# I need "The Wiz!" (Yet ANOTHER Flyer post )



## Jessum19 (Dec 31, 2019)

Maaan folks, I have a 10 year old son/collector and we can't find out the year of this Galaxy Flyer/Western Flyer for nothiby. Not lazy and actually love the thrill of the hunt but we haven't seen any bike image to match this. I've followed a lot of these forums and have learned ALOT to no avail. My son's 1st bicycle pick and it's his baby. The seat looks like a schwinn (says made in korea.) The guy he bought it from said it was his as a kid and he was in his 60's...hopefully removingbthis from the 80's reproduction list.

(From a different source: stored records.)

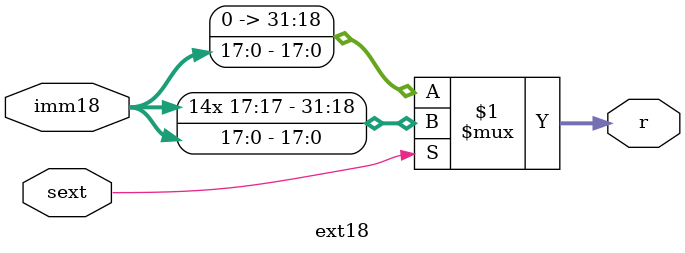
<source format=v>
`timescale 1ns / 1ps


module ext5(
    input [4:0] imm5,
    input sext,
    output [31:0] r
    );
	assign r = sext?{{27{imm5[4]}},imm5}:{{27'b0},imm5};
endmodule

module ext16(
	input [15:0] imm16,
	input sext,
	output [31:0] r
	);
	assign r = sext?{{16{imm16[15]}},imm16}:{{16'b0},imm16};
endmodule

module ext18(
	input [17:0] imm18,
	input sext,
	output [31:0] r
	);
	assign r = sext?{{14{imm18[17]}},imm18}:{{14'b0},imm18};
endmodule

</source>
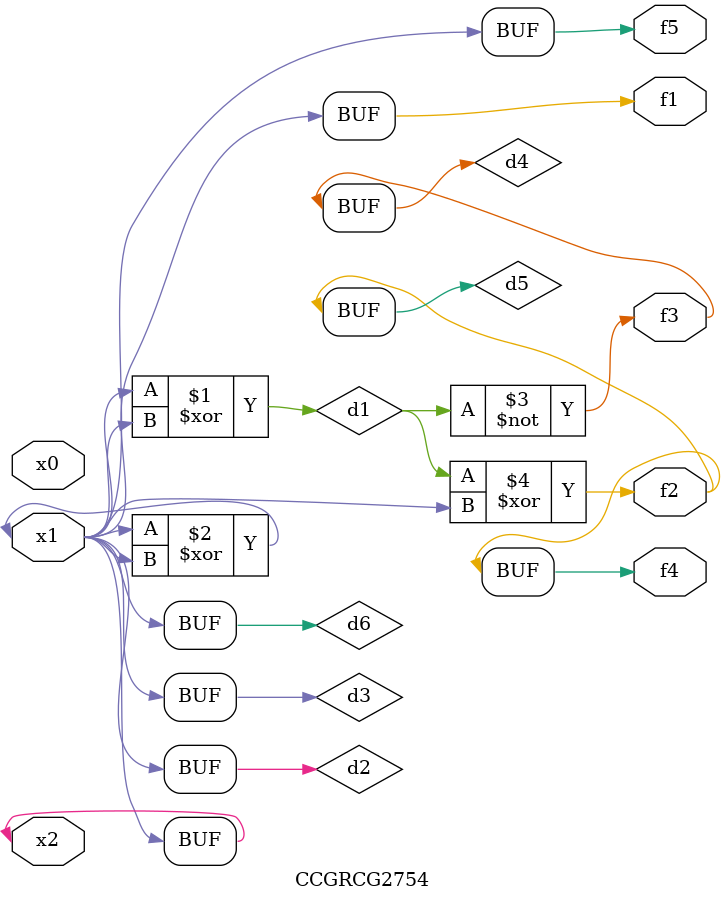
<source format=v>
module CCGRCG2754(
	input x0, x1, x2,
	output f1, f2, f3, f4, f5
);

	wire d1, d2, d3, d4, d5, d6;

	xor (d1, x1, x2);
	buf (d2, x1, x2);
	xor (d3, x1, x2);
	nor (d4, d1);
	xor (d5, d1, d2);
	buf (d6, d2, d3);
	assign f1 = d6;
	assign f2 = d5;
	assign f3 = d4;
	assign f4 = d5;
	assign f5 = d6;
endmodule

</source>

The number on left side drop is "L259605" which is odd to me.


----------



## GTs58 (Dec 31, 2019)

Looks like a 60's AMF manufactured bike, formerly Cleveland Welding Company.


----------



## Freqman1 (Jan 1, 2020)

I agree with GT plus wrong handlebars and seat and of course missing fenders. V/r Shawn


----------



## TrustRust (Jan 1, 2020)

*Western Auto was selling Galaxy Flyer models...
They had a lot of models in the mid 60s..
I'm old enough to remember seeing them...*


----------



## Jessum19 (Jan 1, 2020)

Thanks guys. Yeah I was wondering about the fenders, however, the grips do say western flyer. The guy we acquired it from said it was his original bicycle from childhood. Also has the Komet Super rear hub which was found on the Western Flyers. Junior is hopeful it's a 60's model. Leaning towards ruling out Huffy because of the serial number starting with a letter as opposed to a number. It's just mind boggling because I can't find another Western Flyer in a 20 inch wheel muscle bike style. If it is indeed a 60"s model it is in GREAT shape! The one in the ad certainly looks very similar. Im gonna check and see if AMF has serial numbers similar to this one.


----------